▶ [Enunciado]: Reproduza o trecho do texto de leitura entre "Em entrevista à" e "das autoridades brasileiras.", inclusive.

▶ [Texto de leitura]:

--------------------

Em entrevista à BBC Brasil, o escritor e acadêmico afirmou que os protestos populares mostaram que "as demandas que surgem na internet são legítimas, que elas deveriam influenciar o Congresso e o Executivo da mesma forma que a mídia exerce influência sobre pautas de políticas públicas".

Mas os protestos e a indiferença das autoridades em relação às redes sociais, comenta, também mostraram um grande descompasso entre as demandas da sociedade brasileira e as respostas das autoridades brasileiras.

"O momento atual oferece uma oportunidade muito grande para o governo entrar nesse diálogo, mas governo e sociedade estão divorciados nesse momento."

Leia a seguir a entrevista.

--------------------

▶ [Extrato de dados]:
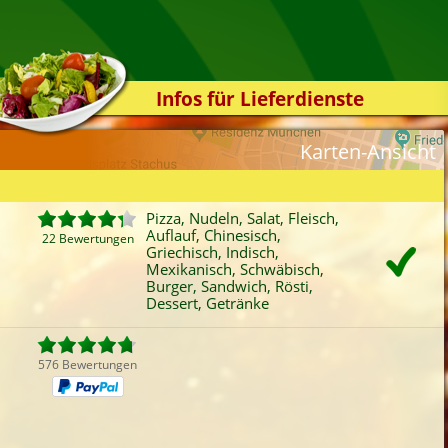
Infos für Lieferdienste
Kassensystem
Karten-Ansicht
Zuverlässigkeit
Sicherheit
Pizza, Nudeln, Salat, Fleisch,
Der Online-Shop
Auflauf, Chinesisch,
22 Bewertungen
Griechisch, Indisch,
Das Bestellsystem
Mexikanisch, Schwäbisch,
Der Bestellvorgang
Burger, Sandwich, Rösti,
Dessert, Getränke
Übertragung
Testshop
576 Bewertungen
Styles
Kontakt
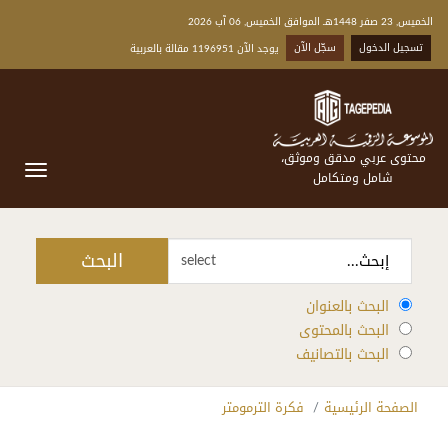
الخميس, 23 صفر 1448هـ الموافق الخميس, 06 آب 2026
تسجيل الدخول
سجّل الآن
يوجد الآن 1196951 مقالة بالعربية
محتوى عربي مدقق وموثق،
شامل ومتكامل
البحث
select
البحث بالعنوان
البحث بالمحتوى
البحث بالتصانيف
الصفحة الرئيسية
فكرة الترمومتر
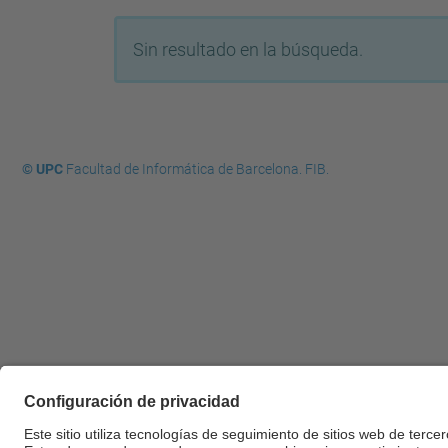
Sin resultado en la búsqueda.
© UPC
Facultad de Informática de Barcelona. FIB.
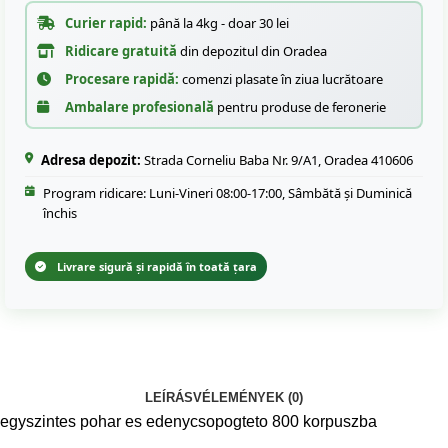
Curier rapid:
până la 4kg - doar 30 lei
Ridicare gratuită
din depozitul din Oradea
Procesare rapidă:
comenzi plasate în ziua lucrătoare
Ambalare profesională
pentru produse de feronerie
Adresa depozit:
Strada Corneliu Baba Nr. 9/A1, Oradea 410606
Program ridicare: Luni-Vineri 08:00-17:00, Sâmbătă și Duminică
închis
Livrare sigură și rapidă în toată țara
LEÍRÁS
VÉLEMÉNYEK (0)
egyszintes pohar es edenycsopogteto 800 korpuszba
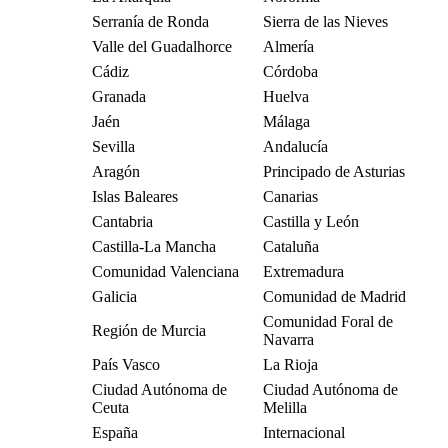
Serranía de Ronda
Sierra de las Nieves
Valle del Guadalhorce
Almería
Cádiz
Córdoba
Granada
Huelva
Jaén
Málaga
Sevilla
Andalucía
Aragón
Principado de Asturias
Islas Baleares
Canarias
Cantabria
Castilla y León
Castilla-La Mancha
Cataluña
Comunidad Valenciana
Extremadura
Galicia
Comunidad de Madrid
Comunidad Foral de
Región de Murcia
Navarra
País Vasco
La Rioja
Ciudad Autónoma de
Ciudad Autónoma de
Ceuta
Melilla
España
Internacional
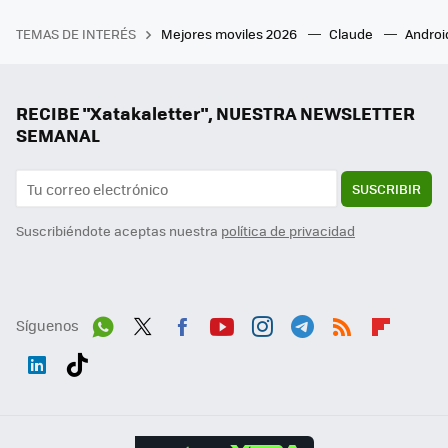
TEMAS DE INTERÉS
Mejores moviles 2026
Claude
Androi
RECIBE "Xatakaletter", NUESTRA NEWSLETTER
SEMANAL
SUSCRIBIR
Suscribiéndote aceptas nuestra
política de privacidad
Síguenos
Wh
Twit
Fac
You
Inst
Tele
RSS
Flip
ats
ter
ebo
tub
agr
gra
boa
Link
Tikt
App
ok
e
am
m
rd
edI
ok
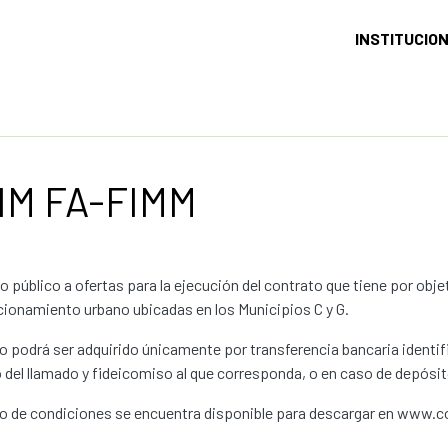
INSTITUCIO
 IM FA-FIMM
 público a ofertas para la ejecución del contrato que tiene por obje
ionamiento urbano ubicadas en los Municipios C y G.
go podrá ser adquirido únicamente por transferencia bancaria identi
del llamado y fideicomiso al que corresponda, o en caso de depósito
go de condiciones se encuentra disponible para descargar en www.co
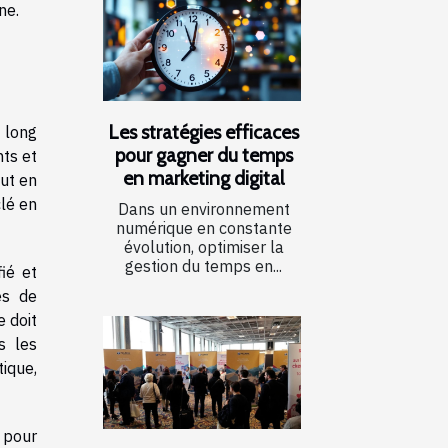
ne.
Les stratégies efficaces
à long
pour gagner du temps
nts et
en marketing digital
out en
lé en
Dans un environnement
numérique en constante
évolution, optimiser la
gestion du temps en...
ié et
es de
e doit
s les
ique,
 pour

--------------------

▶ [Resultado da tarefa]:
Em entrevista à BBC Brasil, o escritor e acadêmico afirmou que os protestos populares mostaram que "as demandas que surgem na internet são legítimas, que elas deveriam influenciar o Congresso e o Executivo da mesma forma que a mídia exerce influência sobre pautas de políticas públicas".

Mas os protestos e a indiferença das autoridades em relação às redes sociais, comenta, também mostraram um grande descompasso entre as demandas da sociedade brasileira e as respostas das autoridades brasileiras.